**Written request A**
Decide whether each statement below agrees with the passage, answering yes or no and quoting the words of the passage that settle it. (i) The quoted piece puts U.S. production at around 12 percent of the world's semiconductor supply. (ii) The piece under criticism names on-demand manufacturing as the root cause of the inventory shortage. (iii) The tweet claims that protectionism tariffs help the consumer.

**Excerpted passage**
..........

Mr. Drumpf added this bit of insight later on in the piece:
“The United States only produces around 12 percent of the world’s supply of semiconductors, which has easily created a foreign dependency on components critical to most amenities used by Americans every day. In his recent infrastructure proposal, President Biden called for $50 billion to boost U.S. production of semiconductors by creating productive incentives and the establishment of a National Semiconductor Technology Center for research and design.”
Here’s a tweet by the author:
The U.S. invested heavily in plastics and dumped steel long ago; China still considers steel worthy of being subsidized and can produce it for pennies on the dollar compared to our cost now. Protectionism tariffs do not help the consumer.
— Rob Stumpf ⚡️ (@RobDrivesCars) July 21, 2018
I wish I had the time to go back and research every time that somebody at The Drive made fun of “America First,” or “Make America Great Again,” I really do. Just assume it was a lot and that he’s completely unaware of how we got into this situation in the first place. There’s also a stunning lack of self awareness on the part of The Drive’s editorial staff, but nobody is surprised by that. These are some of the same people who used to insert gender neutral language into every review I turned in at Jalopnik.
Nowhere in the piece (of trash) does our author even begin to mention the root cause of this inventory shortage—on-demand manufacturing. You know why? Because then he wouldn’t be able to talk about how awesome it would be if everybody could order cars directly from the manufacturer.

..........

**Extracted records**
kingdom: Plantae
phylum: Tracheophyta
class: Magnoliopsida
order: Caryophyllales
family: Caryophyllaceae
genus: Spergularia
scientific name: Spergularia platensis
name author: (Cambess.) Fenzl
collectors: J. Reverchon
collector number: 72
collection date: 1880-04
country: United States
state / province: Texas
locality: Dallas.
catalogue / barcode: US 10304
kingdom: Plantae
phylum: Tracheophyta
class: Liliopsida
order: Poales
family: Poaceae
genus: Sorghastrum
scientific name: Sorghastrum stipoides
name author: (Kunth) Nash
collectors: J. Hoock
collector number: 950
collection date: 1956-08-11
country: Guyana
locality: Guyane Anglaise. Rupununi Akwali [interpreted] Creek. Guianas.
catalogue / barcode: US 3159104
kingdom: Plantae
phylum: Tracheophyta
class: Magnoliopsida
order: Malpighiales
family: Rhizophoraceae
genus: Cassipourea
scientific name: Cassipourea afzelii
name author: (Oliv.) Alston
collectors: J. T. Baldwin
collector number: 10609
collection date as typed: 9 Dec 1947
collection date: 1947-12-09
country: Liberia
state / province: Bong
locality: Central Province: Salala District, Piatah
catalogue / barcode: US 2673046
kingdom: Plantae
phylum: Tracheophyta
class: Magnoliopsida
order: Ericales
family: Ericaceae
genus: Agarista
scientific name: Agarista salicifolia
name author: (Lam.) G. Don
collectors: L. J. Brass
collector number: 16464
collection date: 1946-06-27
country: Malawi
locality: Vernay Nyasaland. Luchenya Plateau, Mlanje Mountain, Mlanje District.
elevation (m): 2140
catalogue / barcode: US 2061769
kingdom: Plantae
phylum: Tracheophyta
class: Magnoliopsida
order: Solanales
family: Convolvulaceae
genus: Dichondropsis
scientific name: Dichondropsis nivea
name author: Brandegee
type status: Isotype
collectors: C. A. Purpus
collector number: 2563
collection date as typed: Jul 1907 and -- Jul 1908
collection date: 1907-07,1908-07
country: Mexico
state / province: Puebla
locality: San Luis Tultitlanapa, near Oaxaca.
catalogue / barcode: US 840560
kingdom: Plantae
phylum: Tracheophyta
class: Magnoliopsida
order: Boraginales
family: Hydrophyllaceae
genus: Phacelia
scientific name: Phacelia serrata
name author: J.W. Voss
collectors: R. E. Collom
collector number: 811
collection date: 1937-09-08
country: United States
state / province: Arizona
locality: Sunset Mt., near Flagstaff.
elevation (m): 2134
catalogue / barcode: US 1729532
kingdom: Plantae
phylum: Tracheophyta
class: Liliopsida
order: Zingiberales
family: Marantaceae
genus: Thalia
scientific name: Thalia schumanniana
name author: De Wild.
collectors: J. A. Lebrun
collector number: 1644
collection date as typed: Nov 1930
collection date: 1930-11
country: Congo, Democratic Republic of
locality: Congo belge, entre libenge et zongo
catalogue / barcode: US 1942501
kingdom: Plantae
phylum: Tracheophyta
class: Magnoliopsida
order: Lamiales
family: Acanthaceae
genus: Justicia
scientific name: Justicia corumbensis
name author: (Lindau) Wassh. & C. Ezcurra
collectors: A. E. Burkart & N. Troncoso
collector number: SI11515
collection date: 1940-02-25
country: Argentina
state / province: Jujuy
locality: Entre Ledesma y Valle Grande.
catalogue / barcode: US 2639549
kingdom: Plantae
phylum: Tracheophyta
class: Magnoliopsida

..........

**Written request B**
Print the stretch of the rows from the line containing "type status: Isotype" through the end of the rows, with each line unchanged.

**Task result A**
(i) Yes: "The United States only produces around 12 percent of the world’s supply of semiconductors"
(ii) No: "Nowhere in the piece (of trash) does our author even begin to mention the root cause of this inventory shortage—on-demand manufacturing."
(iii) No: "Protectionism tariffs do not help the consumer."

**Task result B**
type status: Isotype
collectors: C. A. Purpus
collector number: 2563
collection date as typed: Jul 1907 and -- Jul 1908
collection date: 1907-07,1908-07
country: Mexico
state / province: Puebla
locality: San Luis Tultitlanapa, near Oaxaca.
catalogue / barcode: US 840560
kingdom: Plantae
phylum: Tracheophyta
class: Magnoliopsida
order: Boraginales
family: Hydrophyllaceae
genus: Phacelia
scientific name: Phacelia serrata
name author: J.W. Voss
collectors: R. E. Collom
collector number: 811
collection date: 1937-09-08
country: United States
state / province: Arizona
locality: Sunset Mt., near Flagstaff.
elevation (m): 2134
catalogue / barcode: US 1729532
kingdom: Plantae
phylum: Tracheophyta
class: Liliopsida
order: Zingiberales
family: Marantaceae
genus: Thalia
scientific name: Thalia schumanniana
name author: De Wild.
collectors: J. A. Lebrun
collector number: 1644
collection date as typed: Nov 1930
collection date: 1930-11
country: Congo, Democratic Republic of
locality: Congo belge, entre libenge et zongo
catalogue / barcode: US 1942501
kingdom: Plantae
phylum: Tracheophyta
class: Magnoliopsida
order: Lamiales
family: Acanthaceae
genus: Justicia
scientific name: Justicia corumbensis
name author: (Lindau) Wassh. & C. Ezcurra
collectors: A. E. Burkart & N. Troncoso
collector number: SI11515
collection date: 1940-02-25
country: Argentina
state / province: Jujuy
locality: Entre Ledesma y Valle Grande.
catalogue / barcode: US 2639549
kingdom: Plantae
phylum: Tracheophyta
class: Magnoliopsida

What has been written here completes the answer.